**Work required**. Please copy the lines below, exactly as they are, from the one with "thumb tip: (244, 185)" through the one with "middle mcp: (105, 96)", and leave out the pictures.
Content starts
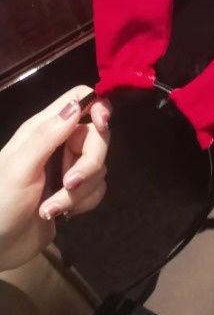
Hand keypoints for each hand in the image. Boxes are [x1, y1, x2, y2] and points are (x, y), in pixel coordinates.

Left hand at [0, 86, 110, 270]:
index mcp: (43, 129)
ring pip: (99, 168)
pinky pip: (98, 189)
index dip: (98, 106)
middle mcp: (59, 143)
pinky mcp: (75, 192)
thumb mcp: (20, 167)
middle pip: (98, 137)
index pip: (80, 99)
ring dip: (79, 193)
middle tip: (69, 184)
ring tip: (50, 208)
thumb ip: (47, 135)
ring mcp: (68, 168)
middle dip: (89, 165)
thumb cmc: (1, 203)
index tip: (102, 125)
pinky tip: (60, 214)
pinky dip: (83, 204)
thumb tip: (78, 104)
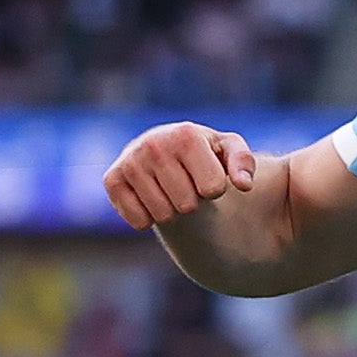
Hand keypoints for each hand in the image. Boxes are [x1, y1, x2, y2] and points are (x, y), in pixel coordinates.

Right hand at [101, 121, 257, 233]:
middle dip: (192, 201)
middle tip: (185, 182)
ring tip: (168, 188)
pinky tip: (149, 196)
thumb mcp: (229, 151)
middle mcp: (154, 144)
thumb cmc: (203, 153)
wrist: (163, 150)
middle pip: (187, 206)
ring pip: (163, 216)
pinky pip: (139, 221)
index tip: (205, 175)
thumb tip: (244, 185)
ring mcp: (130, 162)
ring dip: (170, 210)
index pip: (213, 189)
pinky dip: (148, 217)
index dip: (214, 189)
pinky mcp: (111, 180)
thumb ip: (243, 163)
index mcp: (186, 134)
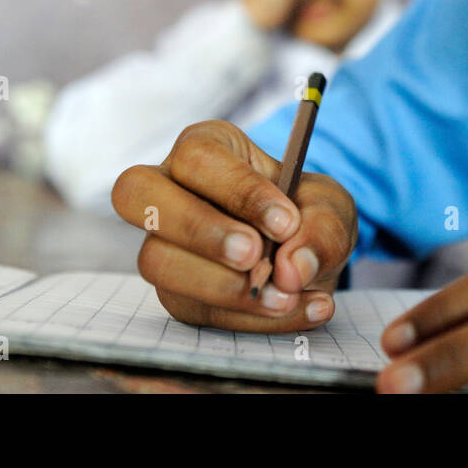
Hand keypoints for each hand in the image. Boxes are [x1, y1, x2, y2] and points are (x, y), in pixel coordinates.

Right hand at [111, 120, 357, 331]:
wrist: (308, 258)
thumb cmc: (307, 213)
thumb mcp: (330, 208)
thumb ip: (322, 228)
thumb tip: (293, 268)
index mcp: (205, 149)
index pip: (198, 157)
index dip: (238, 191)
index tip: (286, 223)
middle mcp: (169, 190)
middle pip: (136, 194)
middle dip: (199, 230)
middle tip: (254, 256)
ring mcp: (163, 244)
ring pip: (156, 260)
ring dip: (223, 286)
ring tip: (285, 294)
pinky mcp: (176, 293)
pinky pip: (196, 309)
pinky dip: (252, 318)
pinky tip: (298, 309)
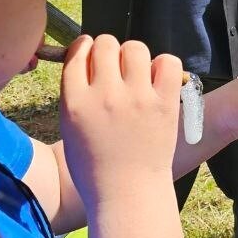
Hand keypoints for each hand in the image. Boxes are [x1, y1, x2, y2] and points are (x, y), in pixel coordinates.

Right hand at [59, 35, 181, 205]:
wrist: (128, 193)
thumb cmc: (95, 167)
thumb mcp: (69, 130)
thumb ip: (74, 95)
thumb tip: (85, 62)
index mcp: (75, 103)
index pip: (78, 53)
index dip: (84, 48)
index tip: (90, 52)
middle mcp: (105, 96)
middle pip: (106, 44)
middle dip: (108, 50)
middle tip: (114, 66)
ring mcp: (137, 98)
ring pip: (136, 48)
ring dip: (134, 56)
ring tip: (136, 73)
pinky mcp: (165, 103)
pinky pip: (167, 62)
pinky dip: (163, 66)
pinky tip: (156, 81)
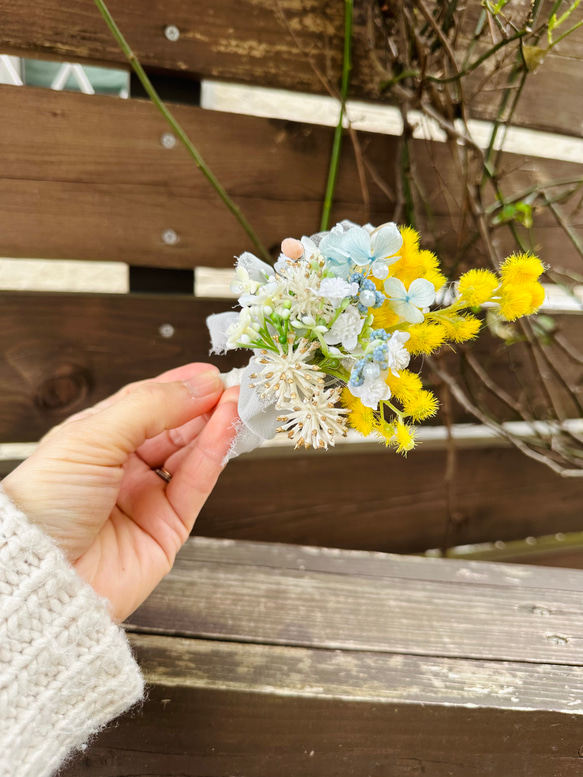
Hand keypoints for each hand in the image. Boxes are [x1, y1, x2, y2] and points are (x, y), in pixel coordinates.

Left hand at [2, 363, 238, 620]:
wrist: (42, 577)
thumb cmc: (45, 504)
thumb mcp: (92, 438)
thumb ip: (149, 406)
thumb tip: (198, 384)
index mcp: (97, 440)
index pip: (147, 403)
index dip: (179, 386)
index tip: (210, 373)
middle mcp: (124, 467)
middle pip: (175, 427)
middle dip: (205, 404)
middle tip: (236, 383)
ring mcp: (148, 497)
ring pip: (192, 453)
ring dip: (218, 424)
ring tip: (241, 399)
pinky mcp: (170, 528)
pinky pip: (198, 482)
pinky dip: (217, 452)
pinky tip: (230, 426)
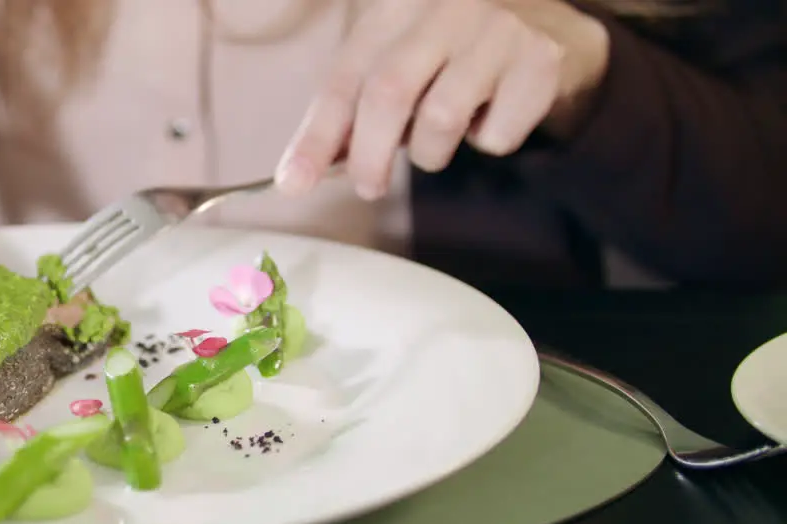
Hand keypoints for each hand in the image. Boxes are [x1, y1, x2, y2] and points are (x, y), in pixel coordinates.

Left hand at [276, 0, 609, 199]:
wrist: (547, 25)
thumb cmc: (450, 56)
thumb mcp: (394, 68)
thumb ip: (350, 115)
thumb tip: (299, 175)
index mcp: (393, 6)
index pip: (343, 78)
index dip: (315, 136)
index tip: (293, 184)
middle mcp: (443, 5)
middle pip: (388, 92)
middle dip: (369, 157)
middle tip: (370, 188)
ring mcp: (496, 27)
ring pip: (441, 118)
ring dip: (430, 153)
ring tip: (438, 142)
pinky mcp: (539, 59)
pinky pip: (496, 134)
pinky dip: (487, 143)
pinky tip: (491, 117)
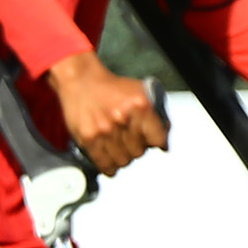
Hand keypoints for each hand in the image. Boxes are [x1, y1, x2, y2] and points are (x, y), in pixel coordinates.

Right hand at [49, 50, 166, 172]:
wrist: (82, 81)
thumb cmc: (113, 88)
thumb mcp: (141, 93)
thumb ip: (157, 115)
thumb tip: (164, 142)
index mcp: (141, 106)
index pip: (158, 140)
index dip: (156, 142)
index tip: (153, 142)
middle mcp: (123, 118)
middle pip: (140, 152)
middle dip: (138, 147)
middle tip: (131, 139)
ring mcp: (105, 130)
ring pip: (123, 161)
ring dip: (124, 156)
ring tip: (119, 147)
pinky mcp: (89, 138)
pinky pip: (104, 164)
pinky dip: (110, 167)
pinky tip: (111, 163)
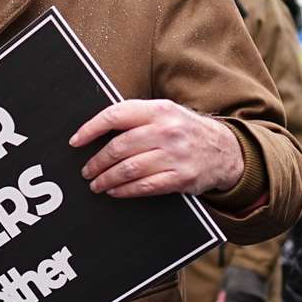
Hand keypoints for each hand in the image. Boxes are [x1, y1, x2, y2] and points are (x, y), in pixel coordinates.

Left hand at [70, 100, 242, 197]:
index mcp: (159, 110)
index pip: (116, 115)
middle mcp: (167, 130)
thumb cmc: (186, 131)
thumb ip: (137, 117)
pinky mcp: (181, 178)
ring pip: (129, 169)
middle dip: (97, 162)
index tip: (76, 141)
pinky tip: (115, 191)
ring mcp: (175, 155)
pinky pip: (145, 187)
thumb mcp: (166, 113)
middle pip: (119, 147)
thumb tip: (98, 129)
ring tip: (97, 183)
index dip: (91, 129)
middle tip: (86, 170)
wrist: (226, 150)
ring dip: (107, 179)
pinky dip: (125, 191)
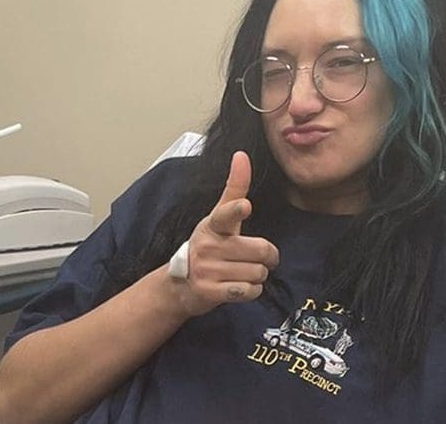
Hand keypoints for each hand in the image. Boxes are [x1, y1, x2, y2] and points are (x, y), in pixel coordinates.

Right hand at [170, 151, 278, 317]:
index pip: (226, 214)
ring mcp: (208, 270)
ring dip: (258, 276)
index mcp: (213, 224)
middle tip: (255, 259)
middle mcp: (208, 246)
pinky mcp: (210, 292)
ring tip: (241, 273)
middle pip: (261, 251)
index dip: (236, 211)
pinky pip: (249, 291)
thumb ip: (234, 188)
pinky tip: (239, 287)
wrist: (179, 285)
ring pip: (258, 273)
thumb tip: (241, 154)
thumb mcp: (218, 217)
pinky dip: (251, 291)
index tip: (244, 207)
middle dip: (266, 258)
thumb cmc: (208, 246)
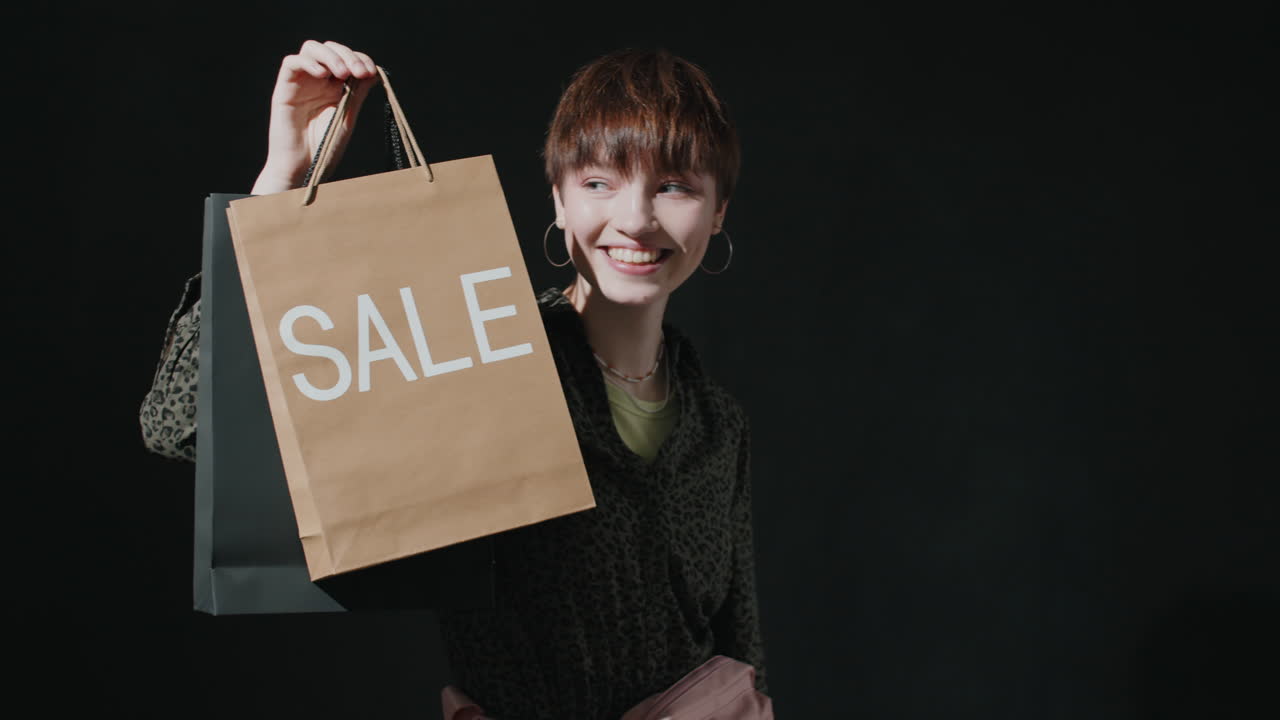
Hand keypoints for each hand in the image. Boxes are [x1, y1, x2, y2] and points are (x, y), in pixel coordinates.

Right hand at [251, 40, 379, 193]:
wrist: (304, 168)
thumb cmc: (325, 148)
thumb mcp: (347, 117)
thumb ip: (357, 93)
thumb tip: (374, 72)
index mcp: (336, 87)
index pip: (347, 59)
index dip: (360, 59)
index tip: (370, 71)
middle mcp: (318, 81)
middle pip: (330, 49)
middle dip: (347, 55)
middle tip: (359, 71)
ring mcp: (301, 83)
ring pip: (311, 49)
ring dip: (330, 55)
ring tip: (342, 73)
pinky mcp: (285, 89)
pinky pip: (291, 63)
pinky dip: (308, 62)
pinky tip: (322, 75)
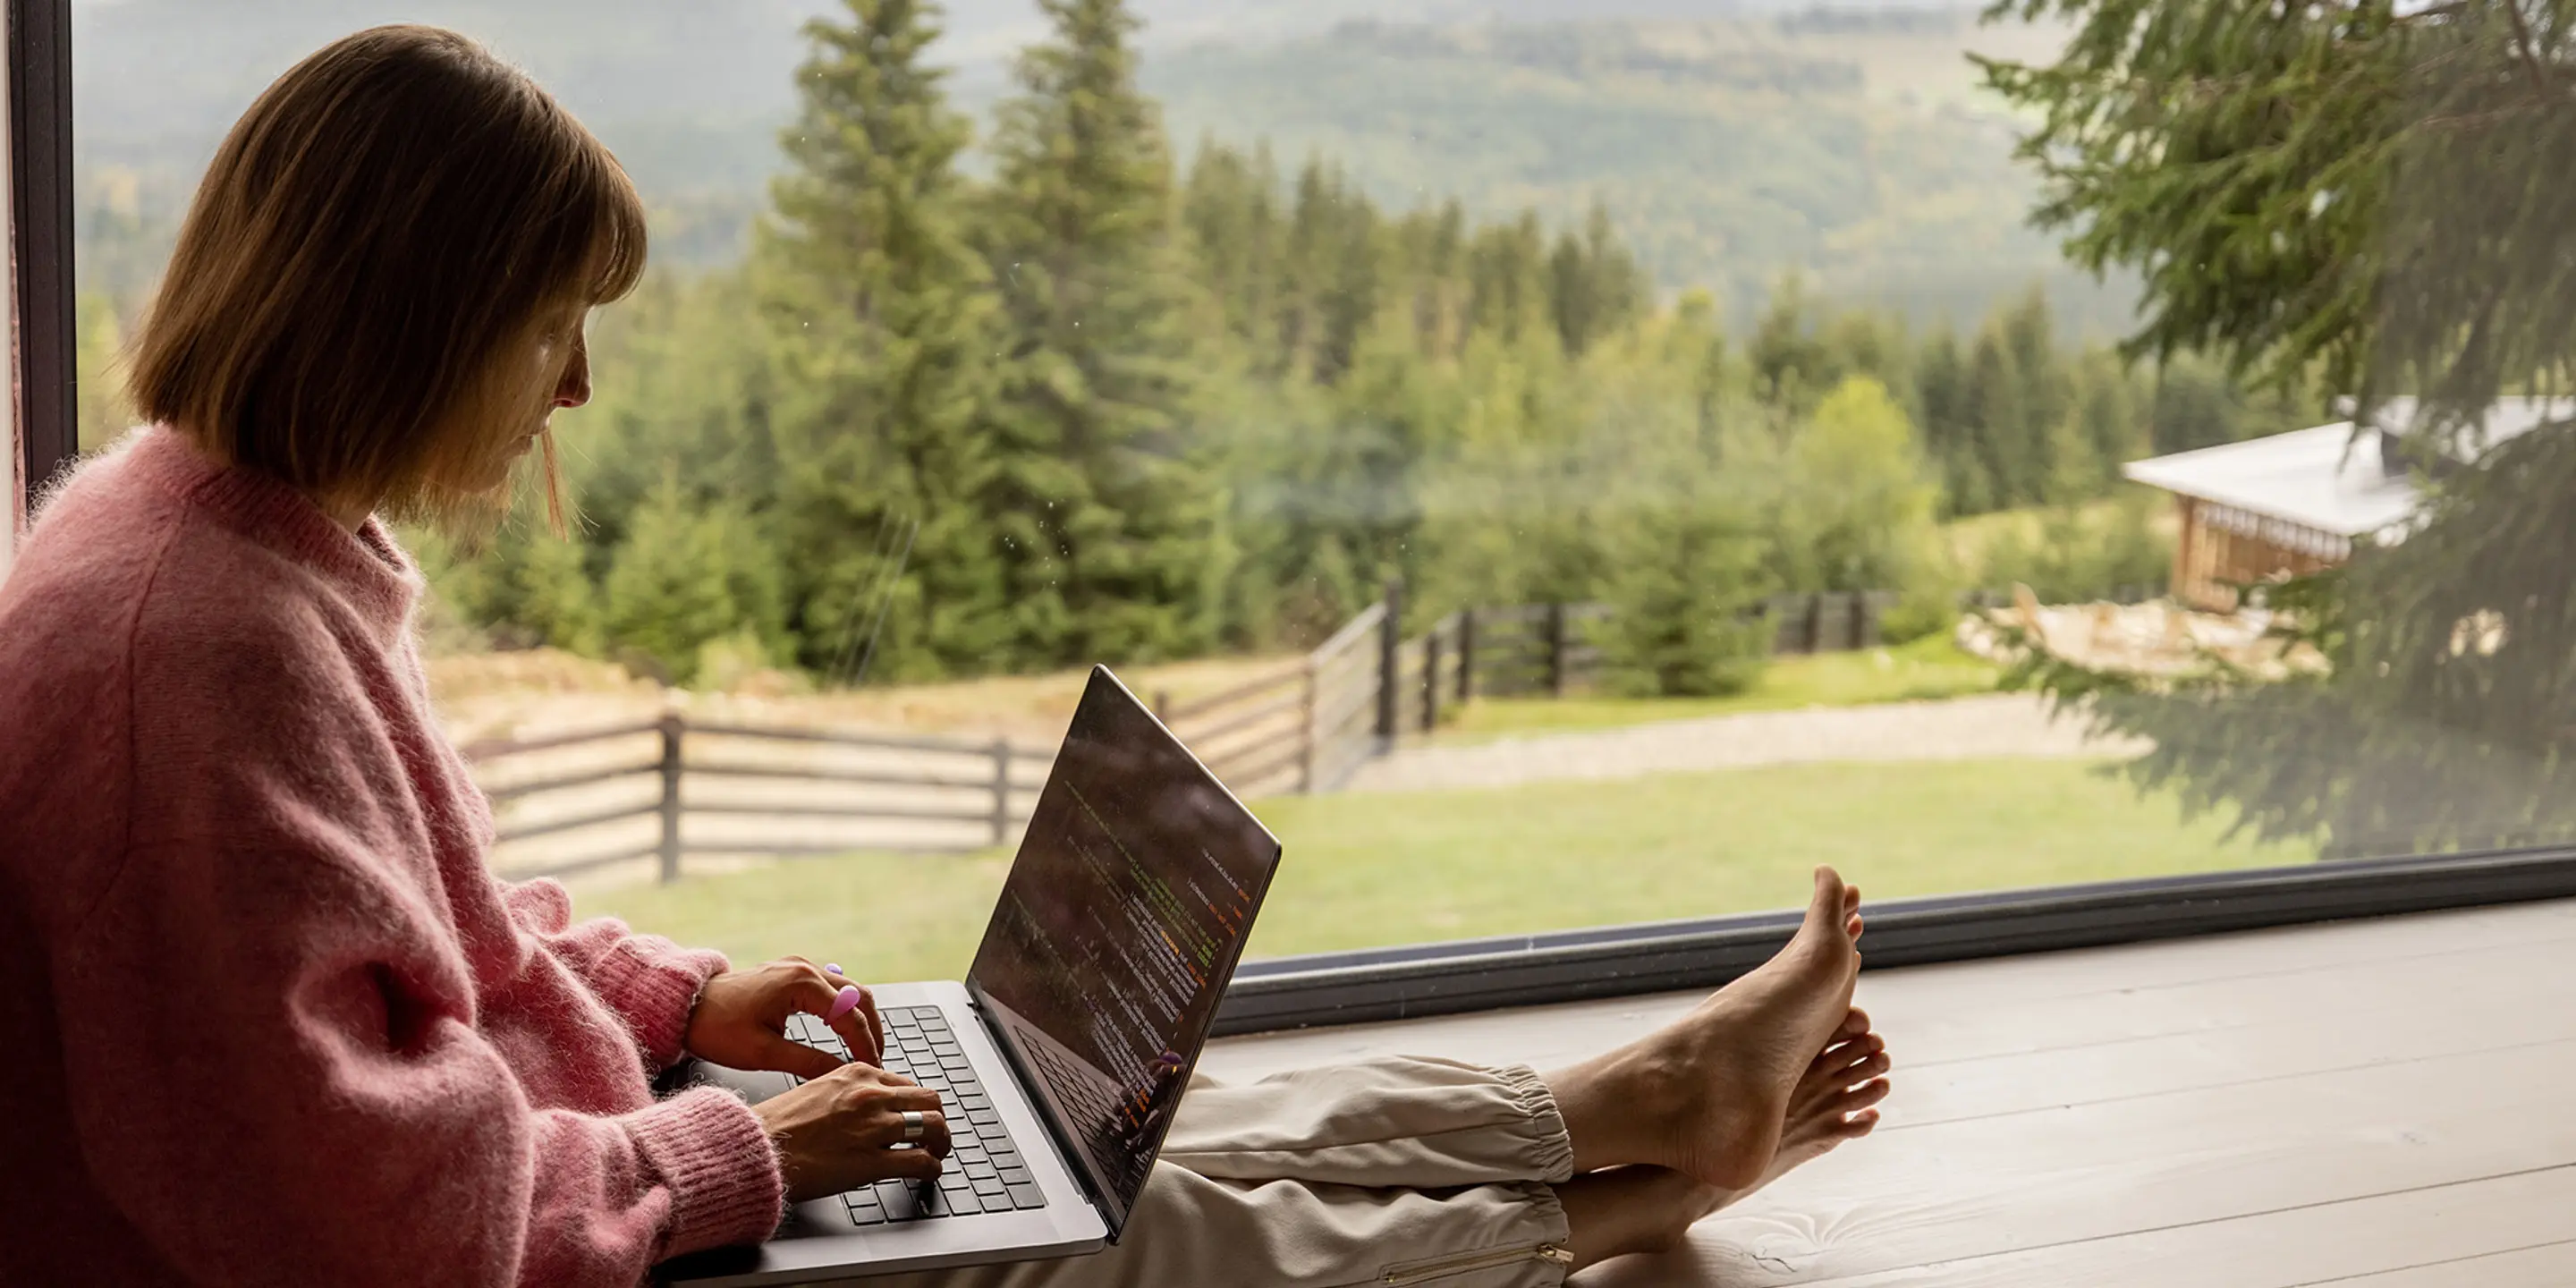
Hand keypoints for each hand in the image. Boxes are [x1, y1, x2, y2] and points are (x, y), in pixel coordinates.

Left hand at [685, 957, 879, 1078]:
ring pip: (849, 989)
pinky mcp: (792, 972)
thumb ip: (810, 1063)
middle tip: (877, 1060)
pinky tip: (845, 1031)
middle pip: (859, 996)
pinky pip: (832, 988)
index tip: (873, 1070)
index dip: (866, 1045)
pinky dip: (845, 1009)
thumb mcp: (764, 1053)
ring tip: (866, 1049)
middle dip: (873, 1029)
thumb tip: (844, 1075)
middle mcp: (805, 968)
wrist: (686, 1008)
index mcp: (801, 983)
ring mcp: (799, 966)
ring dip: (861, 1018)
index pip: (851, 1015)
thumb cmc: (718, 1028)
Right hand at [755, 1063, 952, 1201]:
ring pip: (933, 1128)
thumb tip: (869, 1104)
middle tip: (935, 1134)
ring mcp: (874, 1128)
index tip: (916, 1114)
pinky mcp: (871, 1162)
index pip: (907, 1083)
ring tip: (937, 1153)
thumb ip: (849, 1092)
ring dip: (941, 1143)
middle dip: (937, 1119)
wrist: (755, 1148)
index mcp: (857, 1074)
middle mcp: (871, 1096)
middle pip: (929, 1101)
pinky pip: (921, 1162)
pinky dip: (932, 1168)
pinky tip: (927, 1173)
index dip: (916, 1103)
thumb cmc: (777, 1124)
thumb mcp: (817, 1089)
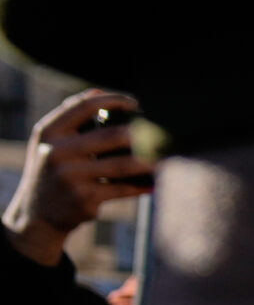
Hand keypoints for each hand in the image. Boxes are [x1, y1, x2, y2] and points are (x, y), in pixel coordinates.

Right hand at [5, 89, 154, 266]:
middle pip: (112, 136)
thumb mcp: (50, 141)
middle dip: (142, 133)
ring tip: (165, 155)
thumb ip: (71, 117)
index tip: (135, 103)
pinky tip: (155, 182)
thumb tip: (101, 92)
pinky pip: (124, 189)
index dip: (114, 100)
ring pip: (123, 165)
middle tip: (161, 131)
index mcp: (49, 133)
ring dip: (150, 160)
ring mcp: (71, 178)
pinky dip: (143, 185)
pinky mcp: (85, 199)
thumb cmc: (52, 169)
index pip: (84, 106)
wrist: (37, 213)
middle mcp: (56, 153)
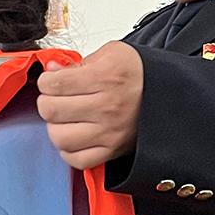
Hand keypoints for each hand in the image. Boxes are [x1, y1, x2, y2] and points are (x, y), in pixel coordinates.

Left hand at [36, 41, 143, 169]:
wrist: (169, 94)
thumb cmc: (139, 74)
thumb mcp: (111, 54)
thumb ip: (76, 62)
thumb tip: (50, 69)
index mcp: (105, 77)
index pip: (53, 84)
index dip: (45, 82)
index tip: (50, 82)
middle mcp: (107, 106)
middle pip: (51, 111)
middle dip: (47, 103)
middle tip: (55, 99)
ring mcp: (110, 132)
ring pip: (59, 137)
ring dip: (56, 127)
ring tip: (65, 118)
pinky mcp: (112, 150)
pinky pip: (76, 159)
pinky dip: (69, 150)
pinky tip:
Content ends
**Answer**.
thumb tip: (244, 185)
ring mcp: (130, 162)
ring dip: (170, 210)
index pip: (213, 189)
pinky dip: (148, 217)
index dip: (214, 189)
pinky mcp: (111, 180)
thumb ip: (243, 163)
index mcp: (186, 134)
Hand keypoints for each hand in the image. Boxes are [x1, y1, x2, y2] and points are (x, y), in pixel coordinates.

Right hand at [111, 120, 357, 331]:
wrist: (308, 258)
thumb cmc: (307, 213)
thumb mcp: (330, 208)
thumb ip: (322, 228)
thumb tip: (293, 268)
index mcp: (205, 149)
index pip: (198, 157)
index dip: (238, 191)
index tip: (286, 223)
middle mcp: (169, 190)
middle pip: (136, 194)
middle dip: (199, 230)
middle tip: (254, 256)
ring mcp: (163, 244)
ring pip: (156, 260)
ring dip: (223, 286)
ring tip: (285, 294)
pinky mcp: (176, 293)
pinky pip: (196, 309)
pinky dip: (252, 318)
pinky tip: (298, 309)
Hand keypoints for each hand in the image. Boxes are [x1, y1, x2, y2] and points are (x, y), in pixel coordinates.

Right hand at [59, 35, 181, 205]:
wrist: (128, 193)
thumb cmc: (95, 167)
thumb mcp: (69, 130)
thumb ip: (74, 95)
thumb tip: (85, 62)
index mcp: (75, 103)
index pip: (78, 53)
index dip: (84, 48)
index tip: (90, 52)
middle mcp: (105, 96)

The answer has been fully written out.